I could feel the mood of the entire country change with the report of the 5 year old used as bait to lure out his father. I expect some I know will say that the child is illegal. I must not talk to those people. Not one word, not one syllable, not one wasted thought. For the last week, I have been giving to different causes in the Twin Cities in small amounts and I plan to keep giving. I cannot say I am doing the most I possibly can. I can only say I am doing what I must to avoid the shame of not supporting those fighting for the most basic rights.

I need to add to my New Year's resolutions. When I'm correct, I don't need to say anything. I need to learn to sit with what I have, focus on what it brings, figure out how I can build.

I did read this lovely and tough reflection from Phillip Luna about eating fine cuisine in prison: "The Night I Ate Wagyu Steak in Prison." I hope you'll take a look and find ways to support the author or others affected by incarceration. Luna got me thinking about how our expectations have to change as we get older. How a life wisely lived can't revolve around measuring up to one's boasts.

Paul Hoover, "To the Choirmaster"

I approach Paul Hoover's "To the Choirmaster," a short lyric inspired by the Biblical book of Habakkuk, with too large of a concern. A question which perplexes in how it perplexes: What is the relation between belief and knowledge? The prophetic voice of the poem provides a theory of creation. "Everything that is, lives and has size." It is a wonderful idea, renewing our experiences of the beauty of the world. It encourages exploration of the variable size of things, how they take up space, allowing us insight into life. But this seems to block any notion of scientific reasoning, as this theory resides in an almost completely religious realm.

Almost completely. The hard facts about how plants and earthworms have rich mental lives–how an octopus could play the piano–are welcome. Still, I believe the poem's religiosity meets its match another way. A perfectly secular reader can engage its key claim, "absence is not nothing," and feel they have hit upon the sort of truth you need when you are older. One that if you do not have, you are that much poorer for lacking. "Absence is not nothing" speaks to the love underlying grief. How years of our lives disappear because we are possessed, for ghosts do not fill spaces as much as they are spaces. You can say this is not knowledge in the strictest sense. It isn't the same as "water is H2O" or "the moon is not made from green cheese," a statement of fact upon which we build an understanding of the materials and forces comprising the world. But if you hold it is knowledge in any sense, then the question I have, one which is still too large, starts to come into view. What is the relation between belief and knowledge? What do we do with statements like "absence is not nothing," which speak to a uniquely human condition?

To the Choirmaster (from Poetry)
Paul Hoover 
  
  Art thou not from everlasting,
     O Lord my God, my Holy One?
           We shall not die.

The rock lives in the desert, solid, taking its time.
The wave lives for an instant, stable in momentum
at the edge of the sea, before it folds away.
Everything that is, lives and has size.
The mole sleeps in a hole of its making,
and the hole also lives; absence is not nothing.
It didn’t desire to be, but now it breathes
and makes a place, for the comfort of the mole.
I am a space taken, and my absence will be shapely
and of a certain age, in the everlasting.

————————

:: WORK INSTRUCTION ::
Reproduce everything from "The wave lives" down to "is not nothing." in the source text, swapping "mole" for "badger". Nothing here requires these rows.

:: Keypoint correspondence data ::
————————

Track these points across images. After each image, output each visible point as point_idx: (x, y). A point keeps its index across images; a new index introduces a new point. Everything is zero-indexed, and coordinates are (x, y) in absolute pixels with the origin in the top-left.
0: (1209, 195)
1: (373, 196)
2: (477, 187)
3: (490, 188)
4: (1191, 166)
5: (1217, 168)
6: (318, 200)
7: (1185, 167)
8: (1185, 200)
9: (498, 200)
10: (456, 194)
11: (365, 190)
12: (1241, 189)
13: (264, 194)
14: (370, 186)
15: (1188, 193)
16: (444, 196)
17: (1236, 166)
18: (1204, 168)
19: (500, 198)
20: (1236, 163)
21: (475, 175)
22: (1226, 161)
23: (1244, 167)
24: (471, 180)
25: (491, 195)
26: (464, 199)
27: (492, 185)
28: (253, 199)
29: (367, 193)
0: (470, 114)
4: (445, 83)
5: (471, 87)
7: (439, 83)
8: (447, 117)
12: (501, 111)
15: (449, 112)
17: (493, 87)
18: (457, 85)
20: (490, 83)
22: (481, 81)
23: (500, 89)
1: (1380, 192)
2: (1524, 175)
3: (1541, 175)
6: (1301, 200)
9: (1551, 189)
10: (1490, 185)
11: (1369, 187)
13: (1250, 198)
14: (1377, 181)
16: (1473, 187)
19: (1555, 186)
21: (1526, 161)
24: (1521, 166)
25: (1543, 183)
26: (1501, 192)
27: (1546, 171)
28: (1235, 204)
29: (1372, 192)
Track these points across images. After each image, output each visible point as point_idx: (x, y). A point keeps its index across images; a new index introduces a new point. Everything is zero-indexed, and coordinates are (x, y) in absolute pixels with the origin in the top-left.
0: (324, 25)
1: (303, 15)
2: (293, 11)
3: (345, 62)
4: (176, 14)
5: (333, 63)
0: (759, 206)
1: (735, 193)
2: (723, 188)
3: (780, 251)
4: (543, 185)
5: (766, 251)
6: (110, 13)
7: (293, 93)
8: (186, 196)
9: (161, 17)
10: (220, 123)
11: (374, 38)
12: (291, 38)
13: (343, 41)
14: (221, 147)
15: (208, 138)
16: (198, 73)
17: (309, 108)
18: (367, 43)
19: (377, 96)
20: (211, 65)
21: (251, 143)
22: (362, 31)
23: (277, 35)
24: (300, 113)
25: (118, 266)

————————

:: WRITTEN ANSWER ::
The wave lives for an instant, stable in momentum
at the edge of the sea, before it folds away.
Everything that is, lives and has size.
The badger sleeps in a hole of its making,
and the hole also lives; absence is not nothing.